Isolation In ‘The Closing Down Of Summer’

Alistair Macleod, an unprolific short story writer of his native Nova Scotia, is renowned for the realistic manner in which he depicts the everyday life of closely-bound communities often through the philosophic eyes and contemplations of a manual laborer. What enables him to give an authoritative, sensitive-to-details, and affective voice to his narrators are real-life, first-hand experiences in the fields of logging, fishing, farming, and mining. His personal contact with these mundane, depressive, and lonesome occupations lends depths to the morale of his stories regardless even of the scrupulousness by which he creates them. “The Closing Down of Summer” is a story narrated by a thoughtful miner who becomes both physically and mentally isolated from his family and, in general, the outside world owing to his job beneath the ground. He claims stake to two spheres of seclusion along with his crew whose features are striking opposites of one another. The first one is an intricate, grimy, and narrow pipe-system of shafts and tunnels dug into the earth where danger lurks and occasionally takes its toll, whereas the other one is the idyllic stretch of little-known beach near his hometown. The juxtaposition of the two places evokes to a certain degree purgatorial conditions, but the question of physical labor over intellectual ventures, and the supposed fainting of family ties as a result of such a maverick job are also liable to analysis.

**ASSIGNED TASK A**
Decide whether each statement agrees with the passage on isolation in the story, answering yes or no and quoting the words of the passage that settle it: (i) Macleod is described as a prolific writer; (ii) the story's narrator works as a miner; (iii) one of the two places of seclusion is a beach near the narrator's hometown.

**RECORDS SHOWN**
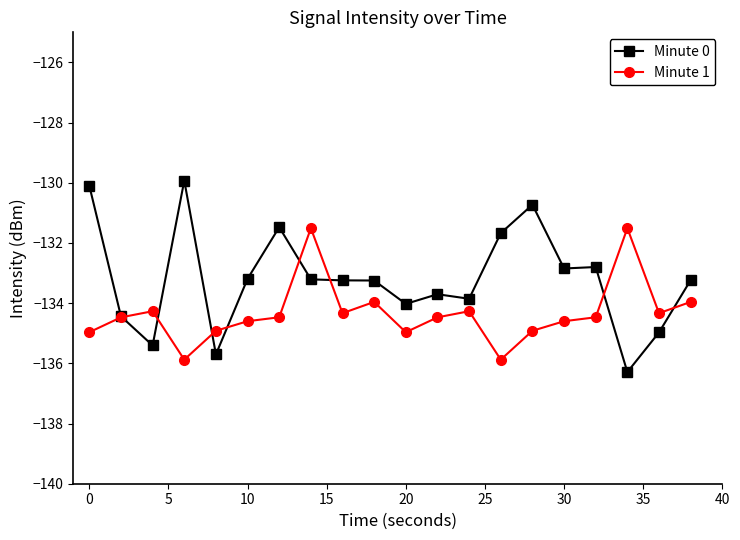

At how many categories does at least one series exceed -132?

7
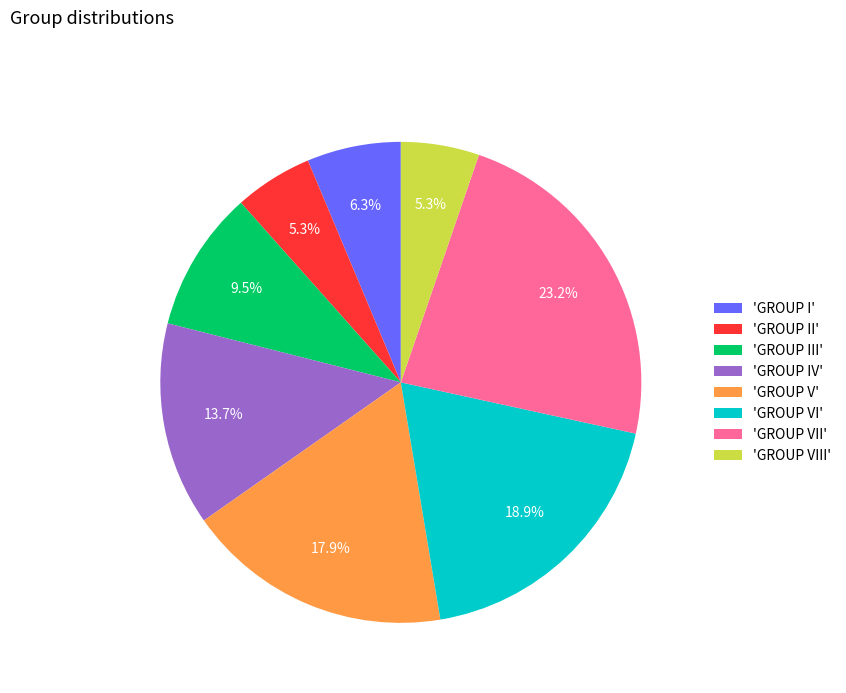

Is the sum of 'GROUP IV' and 'GROUP VIII' greater than half?

No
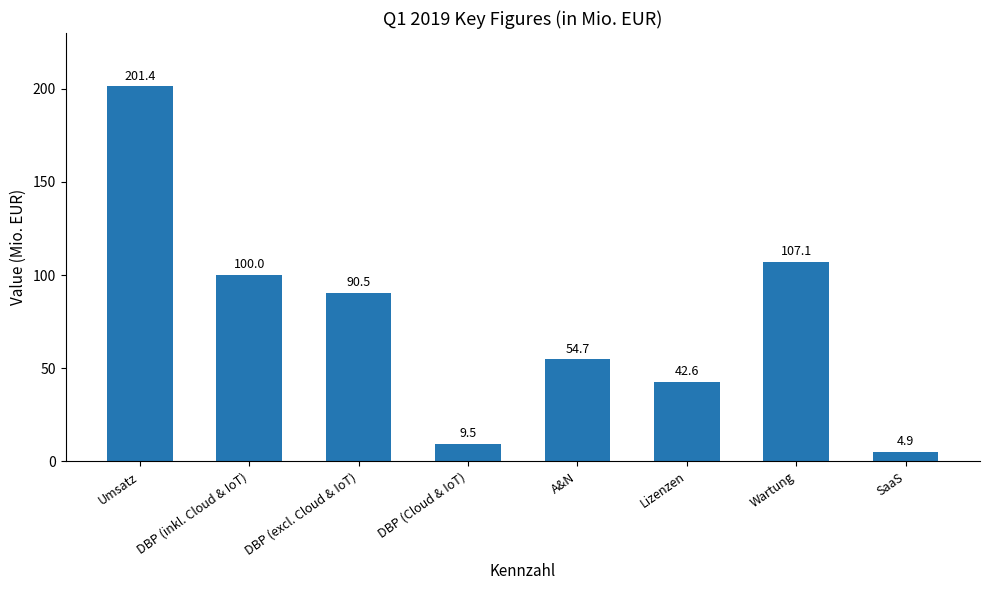

Where does the data first go above 90?

Umsatz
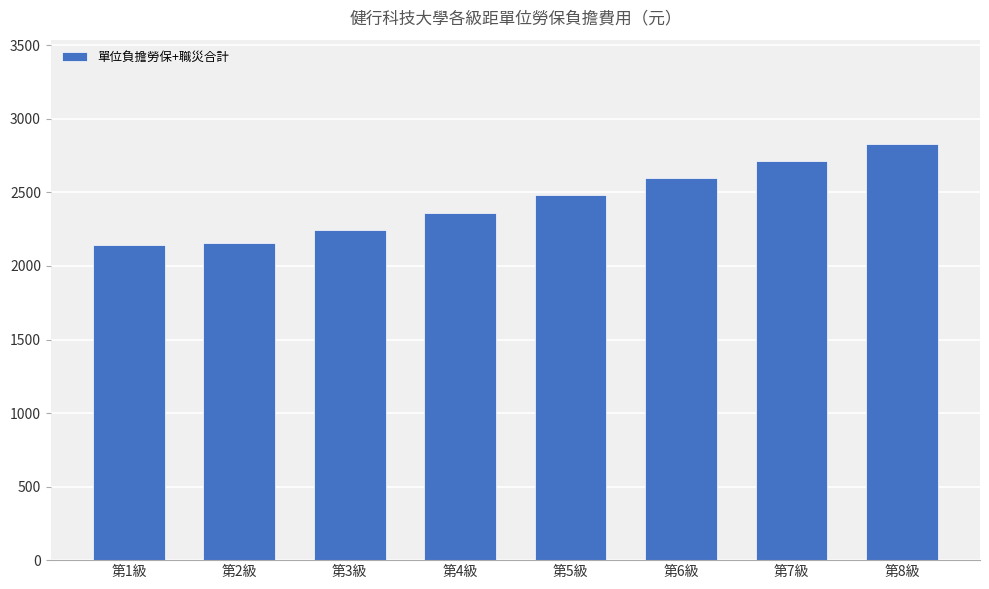

What is the label of the 3rd bar from the left?

第3級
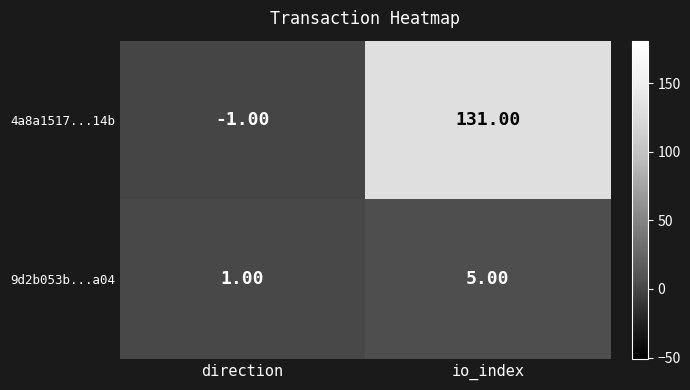

Where is 4a8a1517...14b nearest to the value 65?

direction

**ASSIGNED TASK B**
Quote the records word for word, starting with the line containing "Is the sum of" and ending with the last line of the records. Both ends are included. Leave the pictures out.

**ANSWER SECTION A**
(i) No: "an unprolific short story writer of his native Nova Scotia"
(ii) Yes: "narrated by a thoughtful miner"
(iii) Yes: "the idyllic stretch of little-known beach near his hometown"

**ANSWER SECTION B**
Is the sum of 'GROUP IV' and 'GROUP VIII' greater than half?

No

Where does the data first go above 90?

Umsatz

What is the label of the 3rd bar from the left?

第3級

Where is 4a8a1517...14b nearest to the value 65?

direction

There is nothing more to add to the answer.